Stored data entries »
#####

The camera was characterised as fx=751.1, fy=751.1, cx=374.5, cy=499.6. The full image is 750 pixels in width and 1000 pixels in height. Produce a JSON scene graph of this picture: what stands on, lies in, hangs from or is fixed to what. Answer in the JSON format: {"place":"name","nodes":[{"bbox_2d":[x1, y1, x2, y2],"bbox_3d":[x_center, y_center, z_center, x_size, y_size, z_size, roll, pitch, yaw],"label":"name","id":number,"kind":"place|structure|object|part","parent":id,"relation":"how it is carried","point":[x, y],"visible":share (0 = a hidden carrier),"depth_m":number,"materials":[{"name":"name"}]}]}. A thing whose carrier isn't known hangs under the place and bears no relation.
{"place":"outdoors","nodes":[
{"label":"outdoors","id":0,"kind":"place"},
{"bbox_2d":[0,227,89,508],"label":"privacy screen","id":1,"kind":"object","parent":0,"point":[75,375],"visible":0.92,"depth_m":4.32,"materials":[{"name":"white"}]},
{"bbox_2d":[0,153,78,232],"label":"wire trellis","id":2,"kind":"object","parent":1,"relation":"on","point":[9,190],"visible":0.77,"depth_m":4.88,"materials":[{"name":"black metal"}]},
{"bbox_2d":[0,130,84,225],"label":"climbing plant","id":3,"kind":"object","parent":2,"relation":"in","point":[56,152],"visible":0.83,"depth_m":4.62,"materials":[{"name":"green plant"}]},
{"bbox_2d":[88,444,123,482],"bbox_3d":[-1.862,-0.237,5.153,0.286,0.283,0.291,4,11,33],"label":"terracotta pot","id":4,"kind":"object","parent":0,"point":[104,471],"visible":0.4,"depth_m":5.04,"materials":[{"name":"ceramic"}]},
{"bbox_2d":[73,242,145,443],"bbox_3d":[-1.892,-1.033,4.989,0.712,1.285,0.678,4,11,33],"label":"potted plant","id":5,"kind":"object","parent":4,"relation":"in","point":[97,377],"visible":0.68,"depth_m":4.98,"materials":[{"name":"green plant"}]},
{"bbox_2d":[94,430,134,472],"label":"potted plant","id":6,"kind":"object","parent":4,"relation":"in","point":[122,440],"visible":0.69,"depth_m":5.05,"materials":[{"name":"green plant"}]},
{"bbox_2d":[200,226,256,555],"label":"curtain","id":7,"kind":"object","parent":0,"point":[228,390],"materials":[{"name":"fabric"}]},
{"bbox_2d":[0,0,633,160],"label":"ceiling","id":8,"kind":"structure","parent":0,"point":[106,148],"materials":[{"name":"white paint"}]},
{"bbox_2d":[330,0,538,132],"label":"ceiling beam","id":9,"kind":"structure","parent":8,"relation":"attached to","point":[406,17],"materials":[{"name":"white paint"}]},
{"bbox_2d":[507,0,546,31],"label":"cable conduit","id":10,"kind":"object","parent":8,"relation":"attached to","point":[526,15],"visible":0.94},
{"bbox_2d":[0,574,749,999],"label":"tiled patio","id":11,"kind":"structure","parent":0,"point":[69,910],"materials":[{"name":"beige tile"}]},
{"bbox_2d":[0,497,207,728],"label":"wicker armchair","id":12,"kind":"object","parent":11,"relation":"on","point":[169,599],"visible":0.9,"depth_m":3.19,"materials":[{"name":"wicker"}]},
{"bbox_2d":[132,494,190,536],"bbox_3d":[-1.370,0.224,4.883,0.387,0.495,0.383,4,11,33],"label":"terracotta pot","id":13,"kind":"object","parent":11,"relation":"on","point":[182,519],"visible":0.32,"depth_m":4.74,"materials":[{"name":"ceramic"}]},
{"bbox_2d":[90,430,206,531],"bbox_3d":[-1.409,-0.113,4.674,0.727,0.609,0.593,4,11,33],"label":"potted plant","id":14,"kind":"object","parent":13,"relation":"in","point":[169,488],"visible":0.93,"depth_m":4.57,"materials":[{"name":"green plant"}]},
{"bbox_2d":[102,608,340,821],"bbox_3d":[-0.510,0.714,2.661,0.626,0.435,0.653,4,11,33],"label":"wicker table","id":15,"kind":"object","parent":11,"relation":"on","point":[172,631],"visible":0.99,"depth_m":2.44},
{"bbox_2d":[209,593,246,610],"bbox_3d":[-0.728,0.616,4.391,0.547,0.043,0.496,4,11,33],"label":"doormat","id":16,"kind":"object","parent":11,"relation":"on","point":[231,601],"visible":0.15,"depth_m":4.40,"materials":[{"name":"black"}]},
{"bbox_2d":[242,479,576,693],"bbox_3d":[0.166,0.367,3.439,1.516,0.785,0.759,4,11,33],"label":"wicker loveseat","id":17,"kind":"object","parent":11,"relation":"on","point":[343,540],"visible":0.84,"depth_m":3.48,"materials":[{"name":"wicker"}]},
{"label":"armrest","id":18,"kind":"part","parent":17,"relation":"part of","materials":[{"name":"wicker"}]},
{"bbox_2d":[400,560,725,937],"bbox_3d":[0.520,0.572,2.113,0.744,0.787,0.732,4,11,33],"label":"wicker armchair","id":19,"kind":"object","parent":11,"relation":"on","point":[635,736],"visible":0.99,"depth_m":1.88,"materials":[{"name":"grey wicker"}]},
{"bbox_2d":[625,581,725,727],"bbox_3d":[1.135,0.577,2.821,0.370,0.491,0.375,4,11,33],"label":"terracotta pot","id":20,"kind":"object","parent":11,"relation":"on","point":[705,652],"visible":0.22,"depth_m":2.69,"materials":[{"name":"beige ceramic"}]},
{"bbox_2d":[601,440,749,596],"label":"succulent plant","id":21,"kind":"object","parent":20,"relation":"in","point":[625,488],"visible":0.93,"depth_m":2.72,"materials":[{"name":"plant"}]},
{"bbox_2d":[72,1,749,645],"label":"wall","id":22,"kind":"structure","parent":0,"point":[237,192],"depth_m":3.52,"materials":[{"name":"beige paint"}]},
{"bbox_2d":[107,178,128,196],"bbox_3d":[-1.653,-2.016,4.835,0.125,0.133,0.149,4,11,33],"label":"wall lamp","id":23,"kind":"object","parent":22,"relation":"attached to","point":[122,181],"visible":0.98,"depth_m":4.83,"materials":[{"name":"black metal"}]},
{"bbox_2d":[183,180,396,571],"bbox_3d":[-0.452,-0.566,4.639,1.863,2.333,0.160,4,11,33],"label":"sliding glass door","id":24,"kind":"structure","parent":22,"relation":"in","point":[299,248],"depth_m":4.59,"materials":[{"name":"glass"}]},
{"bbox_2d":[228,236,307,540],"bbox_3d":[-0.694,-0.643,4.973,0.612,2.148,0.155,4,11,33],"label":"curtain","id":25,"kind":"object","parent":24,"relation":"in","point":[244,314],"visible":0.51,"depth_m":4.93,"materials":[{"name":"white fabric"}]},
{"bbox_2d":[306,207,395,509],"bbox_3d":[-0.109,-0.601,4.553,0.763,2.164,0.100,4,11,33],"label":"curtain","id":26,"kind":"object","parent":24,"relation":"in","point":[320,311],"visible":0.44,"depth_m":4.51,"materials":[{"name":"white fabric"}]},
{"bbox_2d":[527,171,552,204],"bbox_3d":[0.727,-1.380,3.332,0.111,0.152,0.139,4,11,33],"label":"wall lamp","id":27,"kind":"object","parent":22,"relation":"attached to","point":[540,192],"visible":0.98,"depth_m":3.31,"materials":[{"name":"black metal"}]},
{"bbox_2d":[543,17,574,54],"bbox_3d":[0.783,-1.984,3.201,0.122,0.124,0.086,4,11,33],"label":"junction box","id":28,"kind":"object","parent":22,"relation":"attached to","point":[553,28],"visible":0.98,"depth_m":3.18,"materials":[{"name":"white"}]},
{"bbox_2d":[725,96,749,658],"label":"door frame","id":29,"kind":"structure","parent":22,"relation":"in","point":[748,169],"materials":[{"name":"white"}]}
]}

#####

Action item »
Set down each record above without changing a single word.

Result for this exercise »
The camera was characterised as fx=751.1, fy=751.1, cx=374.5, cy=499.6. The full image is 750 pixels in width and 1000 pixels in height. Produce a JSON scene graph of this picture: what stands on, lies in, hangs from or is fixed to what. Answer in the JSON format: {"place":"name","nodes":[{"bbox_2d":[x1, y1, x2, y2],"bbox_3d":[x_center, y_center, z_center, x_size, y_size, z_size, roll, pitch, yaw],"label":"name","id":number,"kind":"place|structure|object|part","parent":id,"relation":"how it is carried","point":[x, y],"visible":share (0 = a hidden carrier),"depth_m":number,"materials":[{"name":"name"}]}]}. A thing whose carrier isn't known hangs under the place and bears no relation.
{"place":"outdoors","nodes":[
{"label":"outdoors","id":0,"kind":"place"},
{"bbox_2d":[0,227,89,508],"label":"privacy screen","id":1,"kind":"object","parent":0,"point":[75,375],"visible":0.92,"depth_m":4.32,"materials":[{"name":"white"}]},
{"bbox_2d":[0,153,78,232],"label":"wire trellis","id":2,"kind":"object","parent":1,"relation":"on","point":[9,190],"visible":0.77,"depth_m":4.88,"materials":[{"name":"black metal"}]},
{"bbox_2d":[0,130,84,225],"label":"climbing plant","id":3,"kind":"object","parent":2,"relation":"in","point":[56,152],"visible":0.83,"depth_m":4.62,"materials":[{"name":"green plant"}]},
{"bbox_2d":[88,444,123,482],"bbox_3d":[-1.862,-0.237,5.153,0.286,0.283,0.291,4,11,33],"label":"terracotta pot","id":4,"kind":"object","parent":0,"point":[104,471],"visible":0.4,"depth_m":5.04,"materials":[{"name":"ceramic"}]},
{"bbox_2d":[73,242,145,443],"bbox_3d":[-1.892,-1.033,4.989,0.712,1.285,0.678,4,11,33],"label":"potted plant","id":5,"kind":"object","parent":4,"relation":"in","point":[97,377],"visible":0.68,"depth_m":4.98,"materials":[{"name":"green plant"}]},
{"bbox_2d":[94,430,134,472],"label":"potted plant","id":6,"kind":"object","parent":4,"relation":"in","point":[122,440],"visible":0.69,"depth_m":5.05,"materials":[{"name":"green plant"}]},
{"bbox_2d":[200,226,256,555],"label":"curtain","id":7,"kind":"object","parent":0,"point":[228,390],"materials":[{"name":"fabric"}]},
{"bbox_2d":[0,0,633,160],"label":"ceiling","id":8,"kind":"structure","parent":0,"point":[106,148],"materials":[{"name":"white paint"}]},
{"bbox_2d":[330,0,538,132],"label":"ceiling beam","id":9,"kind":"structure","parent":8,"relation":"attached to","point":[406,17],"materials":[{"name":"white paint"}]},
{"bbox_2d":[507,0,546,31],"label":"cable conduit","id":10,"kind":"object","parent":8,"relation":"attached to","point":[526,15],"visible":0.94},
{"bbox_2d":[0,574,749,999],"label":"tiled patio","id":11,"kind":"structure","parent":0,"point":[69,910],"materials":[{"name":"beige tile"}]},
{"bbox_2d":[0,497,207,728],"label":"wicker armchair","id":12,"kind":"object","parent":11,"relation":"on","point":[169,599],"visible":0.9,"depth_m":3.19,"materials":[{"name":"wicker"}]},
{"bbox_2d":[132,494,190,536],"bbox_3d":[-1.370,0.224,4.883,0.387,0.495,0.383,4,11,33],"label":"terracotta pot","id":13,"kind":"object","parent":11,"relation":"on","point":[182,519],"visible":0.32,"depth_m":4.74,"materials":[{"name":"ceramic"}]},
{"bbox_2d":[90,430,206,531],"bbox_3d":[-1.409,-0.113,4.674,0.727,0.609,0.593,4,11,33],"label":"potted plant","id":14,"kind":"object","parent":13,"relation":"in","point":[169,488],"visible":0.93,"depth_m":4.57,"materials":[{"name":"green plant"}]},
{"bbox_2d":[102,608,340,821],"bbox_3d":[-0.510,0.714,2.661,0.626,0.435,0.653,4,11,33],"label":"wicker table","id":15,"kind":"object","parent":11,"relation":"on","point":[172,631],"visible":0.99,"depth_m":2.44},
{"bbox_2d":[209,593,246,610],"bbox_3d":[-0.728,0.616,4.391,0.547,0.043,0.496,4,11,33],"label":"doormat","id":16,"kind":"object","parent":11,"relation":"on","point":[231,601],"visible":0.15,"depth_m":4.40,"materials":[{"name":"black"}]},
{"bbox_2d":[242,479,576,693],"bbox_3d":[0.166,0.367,3.439,1.516,0.785,0.759,4,11,33],"label":"wicker loveseat","id":17,"kind":"object","parent":11,"relation":"on","point":[343,540],"visible":0.84,"depth_m":3.48,"materials":[{"name":"wicker"}]},
{"label":"armrest","id":18,"kind":"part","parent":17,"relation":"part of","materials":[{"name":"wicker"}]},
{"bbox_2d":[400,560,725,937],"bbox_3d":[0.520,0.572,2.113,0.744,0.787,0.732,4,11,33],"label":"wicker armchair","id":19,"kind":"object","parent":11,"relation":"on","point":[635,736],"visible":0.99,"depth_m":1.88,"materials":[{"name":"grey wicker"}]},
{"bbox_2d":[625,581,725,727],"bbox_3d":[1.135,0.577,2.821,0.370,0.491,0.375,4,11,33],"label":"terracotta pot","id":20,"kind":"object","parent":11,"relation":"on","point":[705,652],"visible":0.22,"depth_m":2.69,"materials":[{"name":"beige ceramic"}]},
{"bbox_2d":[601,440,749,596],"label":"succulent plant","id":21,"kind":"object","parent":20,"relation":"in","point":[625,488],"visible":0.93,"depth_m":2.72,"materials":[{"name":"plant"}]},
{"bbox_2d":[72,1,749,645],"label":"wall","id":22,"kind":"structure","parent":0,"point":[237,192],"depth_m":3.52,"materials":[{"name":"beige paint"}]},
{"bbox_2d":[107,178,128,196],"bbox_3d":[-1.653,-2.016,4.835,0.125,0.133,0.149,4,11,33],"label":"wall lamp","id":23,"kind":"object","parent":22,"relation":"attached to","point":[122,181],"visible":0.98,"depth_m":4.83,"materials":[{"name":"black metal"}]},
{"bbox_2d":[183,180,396,571],"bbox_3d":[-0.452,-0.566,4.639,1.863,2.333,0.160,4,11,33],"label":"sliding glass door","id":24,"kind":"structure","parent":22,"relation":"in","point":[299,248],"depth_m":4.59,"materials":[{"name":"glass"}]},
{"bbox_2d":[228,236,307,540],"bbox_3d":[-0.694,-0.643,4.973,0.612,2.148,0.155,4,11,33],"label":"curtain","id":25,"kind":"object","parent":24,"relation":"in","point":[244,314],"visible":0.51,"depth_m":4.93,"materials":[{"name":"white fabric"}]},
{"bbox_2d":[306,207,395,509],"bbox_3d":[-0.109,-0.601,4.553,0.763,2.164,0.100,4,11,33],"label":"curtain","id":26,"kind":"object","parent":24,"relation":"in","point":[320,311],"visible":0.44,"depth_m":4.51,"materials":[{"name":"white fabric"}]},
{"bbox_2d":[527,171,552,204],"bbox_3d":[0.727,-1.380,3.332,0.111,0.152,0.139,4,11,33],"label":"wall lamp","id":27,"kind":"object","parent":22,"relation":"attached to","point":[540,192],"visible":0.98,"depth_m":3.31,"materials":[{"name":"black metal"}]},
{"bbox_2d":[543,17,574,54],"bbox_3d":[0.783,-1.984,3.201,0.122,0.124,0.086,4,11,33],"label":"junction box","id":28,"kind":"object","parent":22,"relation":"attached to","point":[553,28],"visible":0.98,"depth_m":3.18,"materials":[{"name":"white"}]},
{"bbox_2d":[725,96,749,658],"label":"door frame","id":29,"kind":"structure","parent":22,"relation":"in","point":[748,169],"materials":[{"name":"white"}]}
]}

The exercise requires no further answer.